We spent the next 5 days getting to know our future daughter. We shopped together, ate together, played soccer together, laughed, and cried together. I will never forget the night our translator told her we were leaving the next day. Her shoulders drooped, and my tears flowed. It was the worst moment of my life up until that time other than the day I buried my beloved grandfather. I was shocked by my grief. I knew when I had gone to Bulgaria that I would have to leave her. I was going home to 3 other children whom I loved dearly. I never knew I could love her so much. The moment I saw her standing there in that Disney shirt and held her for the first time was her birth to me. Now, I would turn around and walk away and leave my baby behind. My heart was ripped!!

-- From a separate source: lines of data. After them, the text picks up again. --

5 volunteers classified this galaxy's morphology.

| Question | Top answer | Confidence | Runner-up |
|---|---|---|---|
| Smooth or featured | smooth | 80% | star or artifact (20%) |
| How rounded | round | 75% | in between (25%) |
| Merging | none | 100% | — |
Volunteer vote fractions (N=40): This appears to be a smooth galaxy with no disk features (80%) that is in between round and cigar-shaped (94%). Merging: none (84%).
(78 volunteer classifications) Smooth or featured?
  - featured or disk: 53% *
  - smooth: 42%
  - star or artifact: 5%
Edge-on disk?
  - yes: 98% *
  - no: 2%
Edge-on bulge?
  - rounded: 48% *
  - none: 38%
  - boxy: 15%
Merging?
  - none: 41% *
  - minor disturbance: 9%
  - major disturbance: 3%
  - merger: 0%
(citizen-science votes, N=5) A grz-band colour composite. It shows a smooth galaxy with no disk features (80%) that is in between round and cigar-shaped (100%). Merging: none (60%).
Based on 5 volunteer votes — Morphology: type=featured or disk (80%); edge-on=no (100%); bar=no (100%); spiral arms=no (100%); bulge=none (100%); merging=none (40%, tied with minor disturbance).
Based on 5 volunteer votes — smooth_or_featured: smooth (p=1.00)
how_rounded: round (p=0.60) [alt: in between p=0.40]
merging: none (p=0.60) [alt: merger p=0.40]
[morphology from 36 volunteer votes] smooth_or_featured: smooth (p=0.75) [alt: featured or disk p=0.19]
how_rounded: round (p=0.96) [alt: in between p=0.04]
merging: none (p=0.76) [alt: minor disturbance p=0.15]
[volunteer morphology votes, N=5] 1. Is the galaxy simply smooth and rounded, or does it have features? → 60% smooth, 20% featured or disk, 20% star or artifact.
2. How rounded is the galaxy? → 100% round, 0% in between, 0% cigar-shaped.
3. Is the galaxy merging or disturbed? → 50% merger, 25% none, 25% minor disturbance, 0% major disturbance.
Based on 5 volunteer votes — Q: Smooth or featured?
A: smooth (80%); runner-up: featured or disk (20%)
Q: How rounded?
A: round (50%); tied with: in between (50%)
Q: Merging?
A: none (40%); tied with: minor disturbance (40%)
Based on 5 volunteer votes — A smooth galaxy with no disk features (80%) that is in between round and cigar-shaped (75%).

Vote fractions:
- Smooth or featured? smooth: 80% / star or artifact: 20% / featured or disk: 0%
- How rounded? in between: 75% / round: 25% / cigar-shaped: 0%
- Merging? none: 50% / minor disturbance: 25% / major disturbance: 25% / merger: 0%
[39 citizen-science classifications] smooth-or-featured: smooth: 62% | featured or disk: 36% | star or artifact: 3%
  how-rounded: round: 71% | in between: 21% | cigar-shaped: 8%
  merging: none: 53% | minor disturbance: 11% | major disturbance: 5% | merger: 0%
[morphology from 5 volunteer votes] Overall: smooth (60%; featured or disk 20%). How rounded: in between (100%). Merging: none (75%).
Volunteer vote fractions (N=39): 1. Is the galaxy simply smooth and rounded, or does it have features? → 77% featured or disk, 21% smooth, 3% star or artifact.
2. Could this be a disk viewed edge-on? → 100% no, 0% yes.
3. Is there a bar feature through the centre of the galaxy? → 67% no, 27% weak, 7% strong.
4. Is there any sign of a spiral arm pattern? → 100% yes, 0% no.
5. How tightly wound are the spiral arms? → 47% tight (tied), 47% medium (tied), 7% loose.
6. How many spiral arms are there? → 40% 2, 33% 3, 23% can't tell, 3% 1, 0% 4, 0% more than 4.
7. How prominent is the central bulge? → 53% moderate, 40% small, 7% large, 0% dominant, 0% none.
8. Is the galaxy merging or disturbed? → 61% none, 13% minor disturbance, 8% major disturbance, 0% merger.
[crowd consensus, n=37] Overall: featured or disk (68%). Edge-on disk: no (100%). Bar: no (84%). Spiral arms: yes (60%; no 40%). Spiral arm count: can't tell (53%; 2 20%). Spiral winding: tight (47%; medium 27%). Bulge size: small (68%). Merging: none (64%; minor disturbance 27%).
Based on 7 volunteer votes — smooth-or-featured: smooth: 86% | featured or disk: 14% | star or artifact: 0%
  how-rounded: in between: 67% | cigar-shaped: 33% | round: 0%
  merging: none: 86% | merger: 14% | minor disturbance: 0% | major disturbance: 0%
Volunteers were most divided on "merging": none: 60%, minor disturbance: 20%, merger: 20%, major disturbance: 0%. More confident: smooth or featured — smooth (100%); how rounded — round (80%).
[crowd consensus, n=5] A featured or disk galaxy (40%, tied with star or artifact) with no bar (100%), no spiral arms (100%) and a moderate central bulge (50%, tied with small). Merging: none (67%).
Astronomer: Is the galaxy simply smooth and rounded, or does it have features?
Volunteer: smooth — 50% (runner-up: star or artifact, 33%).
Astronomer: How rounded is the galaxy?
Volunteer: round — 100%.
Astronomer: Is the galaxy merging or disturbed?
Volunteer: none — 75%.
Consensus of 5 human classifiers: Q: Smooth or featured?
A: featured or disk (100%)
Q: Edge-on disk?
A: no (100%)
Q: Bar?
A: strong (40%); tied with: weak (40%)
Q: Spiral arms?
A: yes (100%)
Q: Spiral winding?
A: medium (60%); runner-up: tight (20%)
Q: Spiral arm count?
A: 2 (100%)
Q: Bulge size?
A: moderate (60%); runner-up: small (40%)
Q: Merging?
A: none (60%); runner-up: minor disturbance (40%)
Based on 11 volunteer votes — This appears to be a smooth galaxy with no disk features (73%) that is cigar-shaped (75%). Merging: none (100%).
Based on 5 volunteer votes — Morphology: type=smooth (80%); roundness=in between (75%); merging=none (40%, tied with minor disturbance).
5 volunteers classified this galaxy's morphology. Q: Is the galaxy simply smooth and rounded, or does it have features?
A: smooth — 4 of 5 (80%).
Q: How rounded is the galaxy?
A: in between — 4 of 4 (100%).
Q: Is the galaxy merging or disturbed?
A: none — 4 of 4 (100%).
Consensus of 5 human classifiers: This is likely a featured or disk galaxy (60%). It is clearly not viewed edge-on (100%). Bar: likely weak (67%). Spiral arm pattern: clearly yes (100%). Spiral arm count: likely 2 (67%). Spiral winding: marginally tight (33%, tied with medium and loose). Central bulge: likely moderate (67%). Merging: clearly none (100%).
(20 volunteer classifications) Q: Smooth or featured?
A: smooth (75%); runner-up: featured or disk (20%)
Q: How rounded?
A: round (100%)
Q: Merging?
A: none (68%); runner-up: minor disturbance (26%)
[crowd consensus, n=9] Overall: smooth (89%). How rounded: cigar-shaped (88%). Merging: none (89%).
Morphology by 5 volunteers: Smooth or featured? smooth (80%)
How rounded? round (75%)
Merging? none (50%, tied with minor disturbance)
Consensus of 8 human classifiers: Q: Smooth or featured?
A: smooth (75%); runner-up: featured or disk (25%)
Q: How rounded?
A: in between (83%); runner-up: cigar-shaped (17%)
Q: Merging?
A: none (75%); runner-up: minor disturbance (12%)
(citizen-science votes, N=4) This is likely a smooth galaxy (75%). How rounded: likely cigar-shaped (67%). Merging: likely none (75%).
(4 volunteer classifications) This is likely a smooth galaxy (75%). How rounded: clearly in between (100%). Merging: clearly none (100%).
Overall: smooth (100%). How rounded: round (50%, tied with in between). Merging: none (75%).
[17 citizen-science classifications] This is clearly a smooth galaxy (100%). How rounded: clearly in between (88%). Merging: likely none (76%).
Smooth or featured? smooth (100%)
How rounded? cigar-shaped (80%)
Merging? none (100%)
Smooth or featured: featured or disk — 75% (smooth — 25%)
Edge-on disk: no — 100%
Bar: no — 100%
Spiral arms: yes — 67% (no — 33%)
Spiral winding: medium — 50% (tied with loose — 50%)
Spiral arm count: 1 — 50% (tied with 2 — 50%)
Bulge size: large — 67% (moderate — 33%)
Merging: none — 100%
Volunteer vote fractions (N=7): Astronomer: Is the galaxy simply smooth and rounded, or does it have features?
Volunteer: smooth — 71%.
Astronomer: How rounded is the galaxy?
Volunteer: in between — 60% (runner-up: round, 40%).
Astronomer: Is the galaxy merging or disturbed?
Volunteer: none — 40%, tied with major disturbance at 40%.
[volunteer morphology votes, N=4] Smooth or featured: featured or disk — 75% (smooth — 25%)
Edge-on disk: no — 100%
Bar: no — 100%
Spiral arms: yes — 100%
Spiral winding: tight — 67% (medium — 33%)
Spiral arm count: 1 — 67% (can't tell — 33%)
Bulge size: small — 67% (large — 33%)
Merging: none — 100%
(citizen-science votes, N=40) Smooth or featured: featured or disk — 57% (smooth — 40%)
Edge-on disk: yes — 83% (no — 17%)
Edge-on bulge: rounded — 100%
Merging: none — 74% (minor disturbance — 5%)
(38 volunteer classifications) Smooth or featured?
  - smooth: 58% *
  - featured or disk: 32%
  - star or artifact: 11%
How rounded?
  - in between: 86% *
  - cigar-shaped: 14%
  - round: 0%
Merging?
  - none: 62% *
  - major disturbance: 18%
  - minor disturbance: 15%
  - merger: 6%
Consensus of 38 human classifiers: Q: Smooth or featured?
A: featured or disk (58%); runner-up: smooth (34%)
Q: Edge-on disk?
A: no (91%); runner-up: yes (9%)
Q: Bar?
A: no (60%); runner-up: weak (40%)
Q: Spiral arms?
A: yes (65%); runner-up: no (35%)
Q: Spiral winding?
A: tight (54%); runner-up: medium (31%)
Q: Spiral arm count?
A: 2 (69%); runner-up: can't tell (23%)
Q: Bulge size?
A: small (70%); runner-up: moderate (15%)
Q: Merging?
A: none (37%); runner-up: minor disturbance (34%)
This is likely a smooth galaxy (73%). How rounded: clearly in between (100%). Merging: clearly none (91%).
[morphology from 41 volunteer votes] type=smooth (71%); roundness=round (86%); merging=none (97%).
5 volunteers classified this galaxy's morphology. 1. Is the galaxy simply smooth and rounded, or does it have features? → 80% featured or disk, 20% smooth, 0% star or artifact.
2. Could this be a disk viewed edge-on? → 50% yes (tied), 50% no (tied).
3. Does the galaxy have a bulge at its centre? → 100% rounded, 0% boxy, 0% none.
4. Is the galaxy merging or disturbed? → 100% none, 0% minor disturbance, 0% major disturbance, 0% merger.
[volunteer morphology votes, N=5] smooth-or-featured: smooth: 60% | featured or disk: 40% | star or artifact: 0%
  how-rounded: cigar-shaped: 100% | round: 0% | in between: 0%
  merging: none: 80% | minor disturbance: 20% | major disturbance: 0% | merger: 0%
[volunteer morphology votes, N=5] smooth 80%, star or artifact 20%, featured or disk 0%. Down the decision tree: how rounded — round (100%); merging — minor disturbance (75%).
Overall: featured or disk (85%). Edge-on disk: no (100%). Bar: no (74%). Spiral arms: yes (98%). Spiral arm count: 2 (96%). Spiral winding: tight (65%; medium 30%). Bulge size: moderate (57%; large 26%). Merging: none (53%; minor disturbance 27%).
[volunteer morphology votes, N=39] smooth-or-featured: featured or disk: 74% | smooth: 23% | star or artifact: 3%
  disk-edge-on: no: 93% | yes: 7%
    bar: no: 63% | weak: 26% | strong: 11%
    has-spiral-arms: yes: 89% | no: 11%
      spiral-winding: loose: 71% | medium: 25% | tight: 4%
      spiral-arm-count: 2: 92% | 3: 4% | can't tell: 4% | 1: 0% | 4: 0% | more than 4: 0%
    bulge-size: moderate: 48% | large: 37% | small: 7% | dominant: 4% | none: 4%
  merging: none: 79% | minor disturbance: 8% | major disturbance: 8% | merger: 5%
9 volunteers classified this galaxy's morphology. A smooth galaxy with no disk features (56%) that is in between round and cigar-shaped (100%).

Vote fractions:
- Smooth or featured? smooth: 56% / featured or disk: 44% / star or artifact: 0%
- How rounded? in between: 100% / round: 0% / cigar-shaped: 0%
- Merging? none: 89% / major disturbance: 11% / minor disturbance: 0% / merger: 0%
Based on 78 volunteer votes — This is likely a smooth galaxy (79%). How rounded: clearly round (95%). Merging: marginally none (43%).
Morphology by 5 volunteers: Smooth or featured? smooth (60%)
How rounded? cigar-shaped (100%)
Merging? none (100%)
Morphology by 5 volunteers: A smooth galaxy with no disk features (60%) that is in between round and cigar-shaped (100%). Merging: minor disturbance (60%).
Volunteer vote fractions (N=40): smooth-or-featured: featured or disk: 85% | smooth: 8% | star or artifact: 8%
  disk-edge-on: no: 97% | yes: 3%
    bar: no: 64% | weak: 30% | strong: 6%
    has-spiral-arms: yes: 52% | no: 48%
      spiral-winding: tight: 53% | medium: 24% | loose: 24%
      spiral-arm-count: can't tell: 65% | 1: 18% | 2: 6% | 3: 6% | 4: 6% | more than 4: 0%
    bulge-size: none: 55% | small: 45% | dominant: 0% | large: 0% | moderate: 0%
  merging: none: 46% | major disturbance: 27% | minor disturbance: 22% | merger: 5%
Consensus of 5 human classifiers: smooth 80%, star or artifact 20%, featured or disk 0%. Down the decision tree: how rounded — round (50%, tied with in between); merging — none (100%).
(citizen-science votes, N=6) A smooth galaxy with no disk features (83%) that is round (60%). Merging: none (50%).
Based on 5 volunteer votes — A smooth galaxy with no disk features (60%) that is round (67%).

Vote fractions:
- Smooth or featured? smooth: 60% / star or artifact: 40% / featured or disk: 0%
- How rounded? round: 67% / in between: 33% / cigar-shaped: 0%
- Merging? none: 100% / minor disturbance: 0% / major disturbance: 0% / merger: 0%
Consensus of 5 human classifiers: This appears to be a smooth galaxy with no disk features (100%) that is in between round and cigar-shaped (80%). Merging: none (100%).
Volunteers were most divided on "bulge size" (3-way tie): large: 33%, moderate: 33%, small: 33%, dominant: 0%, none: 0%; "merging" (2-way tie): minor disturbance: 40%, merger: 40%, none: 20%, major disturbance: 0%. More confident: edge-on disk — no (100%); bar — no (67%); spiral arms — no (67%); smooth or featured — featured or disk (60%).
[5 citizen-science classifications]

I would like to say things went smoothly from the moment we got back into the United States. John was overcome with love for her as well and immediately dug in his heels and helped get the paperwork finished up. We mailed our dossier to Bulgaria on June 18, 2001. We left that day for a week on the beach. We needed that time to reflect on our future and look at pictures and reminisce. It would be the last moments of peace we would feel until over a year later.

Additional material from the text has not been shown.